Accident Prone is a poor definition of my life: my own mother used to say I could just walk through the room and pictures would fall off the walls. I got out a can of Flat-Fix, pumped it into the tire, then cranked up and drove several blocks to give the stuff the recommended coverage.

While at a service station, I went ahead and put some more air in the tire.  A half-hour later when we left, it looked fine.

But 45 minutes up the road, I felt the telltale shimmy and heard a whine. I pulled over on the four-lane highway right in front of Dan’s BBQ at Pocahontas, Mississippi.

Sure enough, the tire was nearly flat; no sense in wasting another can of Flat-Fix. I was going to have to change the tire. I’ve had that car three years and had to ask Betsy to look in the Manual to see where they hid the lug wrench.

Turns out that it is cleverly camouflaged into the jack handle. Three years of dust and rust had almost taken its toll, though.
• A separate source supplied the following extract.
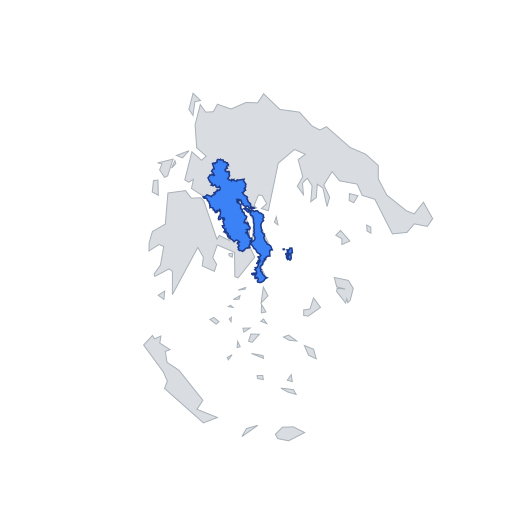 Stereas Elladas, Stereá Elláda, Greece shown in context, rotated 46°
{"feature_id": "26713481B15414951167649", "entity_name": "Stereas Elladas", "entity_type": "district", "adm_level": 2, "iso_a3": "GRC", "parent_name": "Greece", "parent_adm1": "Stereá Elláda", "projection": "natural_earth1", "projection_center": [23.323, 38.611], "detail": "fine", "context": "in_parent", "style": "filled", "palette": "blue", "viewbox_px": 512, "rotation_deg": 46, "n_neighbors": 0, "source": "geoboundaries", "source_scale": "gbopen_adm2", "svg_char_len": 9872}
<svg xmlns="http://www.w3.org/2000/svg" viewBox="0 0 512 512"><g transform="rotate(46 256 256)"><path d="M333.6,98.2L351.9,103.0L353.7,112.2L342.9,119.8L343.9,131.0L334.9,142.5L297.7,131.1L286.2,137.5L274.5,133.3L259.9,143.7L248.1,142.6L252.0,157.9L264.8,162.1L269.7,170.5L253.7,160.7L246.9,162.0L255.8,172.0L255.0,178.9L244.5,166.9L235.7,165.1L235.9,172.0L244.9,179.3L234.5,177.8L231.4,167.3L216.0,158.7L217.0,149.9L206.1,154.3L204.7,175.6L232.0,215.7L225.6,219.2L225.8,211.9L216.9,209.6L213.8,211.8L215.6,216.0L218.5,222.4L222.3,222.1L203.7,230.1L229.2,239.7L245.3,254.1L255.9,257.7L259.3,284.1L256.2,285.6L238.5,268.9L221.1,276.2L227.1,288.2L234.6,290.1L238.1,296.6L225.8,301.6L220.3,294.7L209.4,291.9L225.7,343.0L209.0,326.8L204.9,327.5L200.4,343.0L198.1,341.7L196.2,331.1L185.1,315.8L180.4,317.7L178.0,329.5L172.2,323.6L166.4,313.4L170.1,299.1L149.5,275.6L160.0,261.3L169.6,262.3L175.8,255.2L180.6,255.5L216.8,272.5L215.7,268.1L226.6,264.3L198.2,250.1L194.3,253.9L181.1,251.3L162.6,255.5L157.4,247.8L156.3,253.1L151.8,254.4L136.5,229.7L149.3,228.7L149.6,222.5L137.0,223.5L119.3,208.7L108.4,190.9L117.5,192.3L122.6,186.5L120.0,178.3L132.9,171.9L138.6,156.6L147.0,148.4L144.6,137.8L167.2,137.0L182.7,124.8L201.2,125.4L209.7,122.6L211.9,115.5L243.4,112.9L258.9,106.4L275.9,105.2L285.4,114.4L303.0,119.6L327.8,116.4L335.6,113.0L333.6,98.2ZM251.8,385.7L263.7,382.9L261.6,387.5L270.8,393.9L284.7,390.8L322.9,394.4L325.3,405.0L345.3,396.0L339.5,409.8L287.8,413.8L284.3,406.6L275.0,403.2L242.0,398.7L241.2,385.7L245.1,386.7L247.5,380.0L251.8,385.7ZM229.4,222.4L239.4,232.6L261.9,240.3L267.5,260.2L278.3,263.6L278.8,269.6L270.6,269.6L258.6,252.3L244.1,249.8L229.2,233.2L214.9,229.9L229.4,222.4ZM346.8,208.5L353.2,218.8L353.4,222.4L349.8,220.4L352.1,224.2L337.6,222.7L335.6,220.1L341.8,214.7L334.3,219.4L325.8,214.6L337.7,206.5L346.8,208.5ZM402.5,367.2L397.7,365.9L397.5,355.9L404.9,347.8L416.8,343.7L411.6,360.9L402.5,367.2ZM335.5,260.3L332.0,263.0L327.9,259.2L331.6,254.0L326.1,243.7L337.8,245.3L335.5,260.3ZM128.7,248.4L137.0,263.9L135.9,267.2L127.1,265.5L124.4,259.6L120.7,262.1L128.7,248.4ZM111.1,203.7L103.9,202.4L95.2,188.2L105.6,187.9L102.6,192.8L111.1,203.7ZM310.4,178.1L307.4,186.3L303.4,182.3L296.5,184.2L296.3,177.4L310.4,178.1ZM363.0,279.3L371.8,284.1L363.9,287.1L354.0,283.4L363.0,279.3ZM285.6,148.7L280.8,150.4L276.0,145.4L283.5,140.8L285.6,148.7ZM133.3,273.8L144.5,284.1L137.9,286.2L130.5,277.3L133.3,273.8ZM315.4,318.7L312.1,320.5L308.5,313.9L314.6,308.0L315.4,318.7ZM293.0,275.0L293.3,284.9L283.4,272.3L293.0,275.0ZM379.1,372.3L376.1,391.6L373.5,382.7L379.1,372.3ZM134.4,240.7L128.4,243.3L133.7,231.1L134.4,240.7ZM223.3,352.4L216.3,353.6L217.8,346.0L223.3,352.4ZM368.3,329.9L378.2,321.9L383.4,323.3L375.9,327.6L368.3,329.9ZM333.4,292.5L335.5,287.5L345.4,285.7L339.9,290.6L333.4,292.5ZM303.7,310.3L302.4,317.6L298.8,315.6L303.7,310.3ZM303.2,287.7L300.6,291.7L294.6,285.6L303.2,287.7ZM282.3,232.8L277.3,233.7L275.2,224.8L278.1,226.6L282.3,232.8ZM319.4,157.5L315.2,158.7L310.6,154.9L315.0,153.4L319.4,157.5ZM277.5,328.2L277.3,332.0L269.6,333.3L270.8,329.1L277.5,328.2ZM334.9,321.7L322.9,327.0L332.5,320.1L334.9,321.7ZM272.3,286.9L268.1,292.5L271.4,285.3L272.3,286.9ZM312.1,295.2L306.3,297.9L306.5,294.3L312.1,295.2ZM350.0,336.6L345.2,340.0L342.8,338.4L346.6,334.1L350.0,336.6ZM371.6,317.1L367.1,319.8L365.8,313.1L371.6,317.1ZM275.3,298.1L271.5,302.5L273.4,295.0L275.3,298.1ZM133.9,249.5L134.1,255.6L131.0,248.1L133.9,249.5ZM310.3,330.4L308.7,333.2L304.7,328.5L310.3,330.4ZM248.9,218.6L244.6,219.4L241.9,214.2L248.9,218.6ZM240.4,274.0L237.2,275.1L235.4,273.7L237.9,270.9L240.4,274.0ZM277.1,308.2L273.2,311.0L273.8,308.5L277.1,308.2ZM310.4,341.8L311.5,348.0L309.0,347.2L310.4,341.8ZM286.0,319.6L282.7,319.1L282.9,316.2L286.0,319.6Z" fill="#d9dde1" stroke="#a8b0b8" stroke-width="1"/><path d="M160.1,216.2L160.0,217.5L161.5,219.0L160.7,220.4L160.6,221.1L160.9,221.4L159.9,221.6L159.2,223.1L164.3,225.5L163.6,226.7L164.1,229.1L166.6,229.1L169.0,229.9L168.3,231.3L168.3,230.8L166.6,230.9L166.3,231.7L166.5,232.4L165.6,233.1L166.2,234.0L166.4,236.2L169.1,237.2L170.1,237.1L170.7,237.7L173.6,237.2L174.0,237.7L173.8,239.0L175.7,238.1L176.1,236.1L177.8,236.2L178.7,236.8L180.4,235.9L180.5,234.0L181.4,234.6L182.3,234.4L183.3,236.0L183.4,236.7L182.1,237.4L182.3,238.1L181.8,238.2L182.4,238.8L181.8,239.3L181.9,240.4L182.6,241.4L181.6,241.6L181.2,242.2L183.0,243.1L182.2,244.6L182.0,245.7L182.4,246.8L177.9,248.8L178.0,251.1L176.8,253.0L178.5,253.2L179.8,251.7L180.7,251.6L182.5,252.4L184.3,252.1L185.5,253.0L187.1,253.5L187.7,254.4L188.3,254.2L189.2,255.5L189.6,254.7L191.7,253.6L193.1,254.7L193.6,253.9L194.5,254.5L195.7,254.2L195.8,254.8L196.5,255.0L197.2,254.2L196.7,253.6L197.4,253.5L197.2,252.8L196.3,252.3L197.1,251.4L198.0,251.3L197.4,249.7L198.0,249.8L198.1,250.4L198.5,250.6L199.4,250.6L201.2,252.7L201.6,253.7L202.5,254.4L202.5,254.9L201.8,255.2L203.1,257.3L204.2,257.5L204.9,255.8L204.3,255.3L204.6,254.3L205.5,253.5L206.2,254.2L206.6,253.4L205.9,253.0L206.9,252.5L208.0,253.5L208.1,254.2L207.7,254.6L208.2,255.7L212.2,257.7L210.9,259.2L212.5,260.0L214.5,259.7L215.3,260.1L215.7,259.4L216.3,262.0L216.6,261.6L217.7,262.0L218.6,261.7L217.7,260.8L216.8,261.2L217.2,260.3L218.3,260.7L220.7,260.5L221.7,261.5L220.9,262.0L222.3,262.6L223.9,260.9L225.1,262.0L224.5,262.7L228.1,261.7L230.5,261.9L230.7,259.3L231.9,258.3L233.3,258.4L234.1,258.0L234.6,258.1L234.5,258.7L234.4,259.5L233.6,259.9L233.8,260.6L237.0,260.8L237.0,262.8L238.7,263.3L239.1,264.2L240.6,264.1L241.4,263.2L243.4,262.4L243.1,261.8L243.7,261.1L243.4,260.7L243.7,260.0L243.4,259.3L243.5,257.8L244.0,256.7L244.6,256.5L244.6,255.5L245.4,255.4L245.6,254.6L243.9,253.8L243.4,252.9L243.3,251.4L242.1,251.0L242.1,249.9L241.1,249.7L241.3,248.9L241.8,248.9L241.8,248.3L240.4,246.8L240.0,246.7L239.0,248.1L237.6,247.8L237.1,247.2L235.2,247.3L234.9,246.7L233.5,246.7L232.2,247.3L232.0,246.9L232.5,246.3L233.9,245.9L233.0,245.4L232.3,245.6L231.6,243.9L230.5,244.3L231.2,243.1L232.5,242.3L231.8,240.7L230.4,240.2L229.3,240.5L226.8,238.9L226.0,239.1L226.9,239.9L226.9,240.2L225.1,240.4L223.8,241.4L223.6,241.0L224.4,240.4L223.6,240.3L223.8,240.8L223.5,240.9L223.0,240.6L223.0,240.0L223.3,240.4L223.4,240.5L222.2,238.8L222.2,236.8L221.1,235.2L218.6,235.8L216.1,234.3L214.8,235.3L213.2,233.8L211.1,234.1L208.9,231.8L208.5,230.8L207.1,231.7L206.0,231.5L205.1,232.2L204.7,231.2L204.4,232.0L204.0,232.1L203.7,231.4L203.2,231.6L203.1,231.2L204.1,230.1L202.6,230.6L202.2,230.5L203.3,229.8L202.9,229.4L205.2,228.0L206.6,228.4L207.6,229.4L208.4,229.6L209.0,229.1L210.4,229.9L213.5,229.1L213.8,228.7L213.7,228.0L214.4,227.3L216.5,227.6L217.6,227.2L217.4,226.5L218.8,226.1L219.4,226.5L220.5,223.8L219.7,223.9L218.6,225.0L217.2,225.3L215.5,224.8L214.8,223.7L210.9,223.9L210.3,223.1L208.9,223.0L208.1,222.3L208.1,221.6L207.3,221.3L204.0,222.2L200.9,221.7L201.3,221.1L201.3,219.6L200.9,219.4L201.1,218.9L200.8,218.6L201.4,217.8L200.4,217.2L199.2,217.4L199.4,216.1L199.0,215.2L197.8,214.6L197.7,213.7L197.2,213.3L193.3,212.8L192.5,211.2L189.3,215.8L188.1,216.6L188.8,218.0L186.0,219.6L185.5,218.8L185.0,219.9L184.1,220.1L184.4,221.1L184.9,221.5L183.3,221.8L182.8,222.5L182.1,222.1L180.7,222.7L180.0,219.2L178.8,218.9L178.6,218.2L177.8,218.2L177.2,216.8L176.4,216.7L175.6,217.5L175.8,218.0L175.4,218.4L174.0,219.1L173.8,218.6L172.5,218.6L172.2,216.9L172.6,216.8L173.0,215.6L171.4,215.4L171.0,213.7L171.6,213.2L171.1,213.1L170.9,212.2L169.3,212.5L169.0,211.9L168.0,212.7L166.8,212.8L165.7,213.8L164.2,212.9L162.5,214.5L161.9,214.3L162.0,215.0L160.1,216.2ZM231.7,222.2L228.4,222.8L227.4,223.7L224.6,223.5L223.3,224.7L222.8,226.6L221.6,226.5L220.1,228.1L214.3,230.1L213.6,231.0L213.5,232.0L215.6,231.4L218.3,231.5L219.2,231.0L219.5,230.5L219.3,230.0L217.9,229.6L218.5,229.0L221.0,229.4L221.3,230.5L222.9,231.4L224.8,230.8L227.1,231.6L230.3,234.7L231.8,235.0L234.2,238.0L235.8,238.7L236.5,240.2L238.2,241.1L238.9,243.1L242.2,243.9L243.2,245.2L243.5,246.7L243.1,248.3L242.0,248.6L241.7,249.5L243.0,249.6L243.0,250.5L243.9,251.9L245.6,251.2L249.6,252.3L250.4,251.7L251.3,251.7L253.4,252.6L255.7,252.5L257.0,251.7L257.8,252.3L259.0,252.1L259.4,254.6L258.1,254.8L258.0,255.2L261.2,255.8L261.2,256.5L261.7,256.4L260.7,257.4L261.4,258.7L262.3,257.4L262.9,257.5L263.1,258.1L261.6,260.2L261.9,260.6L263.2,259.9L264.1,260.5L265.0,263.0L263.9,264.6L265.1,264.7L265.0,266.4L266.4,266.0L267.8,266.6L267.9,267.3L268.7,267.3L269.2,268.3L268.6,269.0L268.8,269.7L269.6,269.9L269.8,270.9L271.5,272.3L272.3,271.5L271.6,271.2L271.9,270.2L272.7,269.9L274.2,270.4L274.8,271.4L274.9,272.4L275.9,272.9L278.0,271.5L278.9,269.4L279.2,267.4L278.7,265.5L279.3,263.2L277.9,263.9L273.4,263.8L271.8,262.8L270.3,263.3L269.5,262.6L269.5,261.8L268.9,262.0L267.4,261.3L266.4,259.7L266.7,257.1L264.8,254.7L265.2,254.2L265.1,252.8L263.9,252.1L264.2,251.5L264.9,251.3L264.0,250.5L264.1,247.9L265.7,246.0L261.7,242.7L261.7,241.2L262.9,240.1L258.9,238.5L256.4,239.0L255.3,239.7L253.1,238.9L251.9,239.2L248.0,237.6L247.8,236.6L246.1,234.7L245.2,235.4L241.9,234.9L241.8,233.9L239.2,232.8L239.0,232.3L237.5,231.6L236.7,230.7L235.7,228.3L235.8,226.0L234.0,225.5L233.7,224.7L233.8,223.5L232.5,223.2L231.7,222.2ZM278.4,229.8L278.4,228.1L278.8,227.4L275.2,224.8L273.8,226.3L274.6,227.8L273.2,229.5L274.2,229.4L274.5,230.1L274.9,229.7L275.2,230.7L276.1,230.5L276.0,231.2L277.0,230.9L277.3,231.6L277.8,231.2L278.2,231.4L278.3,232.9L276.9,233.7L278.1,235.0L278.4,235.0L278.4,234.0L279.2,233.7L280.3,234.9L280.7,234.4L281.4,234.7L282.6,234.3L282.3,233.9L282.5,232.9L281.9,232.1L279.3,230.0L278.4,229.8ZM267.6,271.3L267.8,270.4L266.8,269.4L265.7,271.2L266.4,271.7L267.6,271.3ZM275.4,233.3L276.0,232.1L276.0,231.4L275.0,232.8L275.4,233.3ZM270.5,231.9L271.0,231.3L270.3,230.9L269.9,231.7L270.5,231.9ZM267.9,268.8L267.6,269.7L268.2,270.0L268.3,268.9L267.9,268.8ZM280.5,235.2L279.6,234.8L279.3,235.4L280.4,235.7L280.5,235.2Z" fill="#3b82f6" stroke="#1e3a8a" stroke-width="1.5"/></g></svg>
The fold-out part wouldn’t fold out.

I was almost to the point of maybe using some mechanical language I had learned in the Navy, when a car pulled over behind me and a man got out, looking a little surprised hisownself.  

“I NEVER stop for strangers,” he commented in wonder. “But do y’all need any help?”

Just as I exclaimed, “Do you have a lug wrench?” the lug wrench finally creakily unfolded from the jack handle.

 “Wait, maybe I got it figured out!” I called. He turned and walked over to kneel down and spin the lugs off as I loosened them. That dude with the electric torsion wrench had almost gotten them too tight for an old guy trying to make Sunday School still over an hour away.

Our Good Samaritan introduced himself as Alec, who had not left Jackson in time to make it to Greenwood Baptist in time to go with his mother.

Since he wasn’t going to make it in time anyway, he figured he might as well help us.

He calmed me down, found a lug nut I’d lost, stopped me when I had jacked high enough, and loaded the flat tire into the trunk as I finished tightening the lugs.

“My hands are dirty,” I observed as I stuck one out to shake with him.

“Mine are, too,” he grinned as he clasped my hand.

He then repeated his initial greeting, again wonderingly: “Funny, I never stop for strangers.”

I introduced myself after I had wiped my hands on an old tee-shirt from the trunk, by taking a copy of my book THE BAREFOOT DODGERS from the trunk and signing it to him.

He teaches English at Hinds Community College.  He stayed behind us all the way to Yazoo City, where we parted ways.  I hope he got to church with his momma.  He’d gotten a good start on it this Sunday.

Yet I had to think, you know, I seldom stop for folks on the side of the road any more. When I remarked on that to the Choir (I did make it back in time!), one soprano said of her husband, “Why, Frank always stops!”

Well, I resolved to do so too. Thanks to a stranger who says he never stops.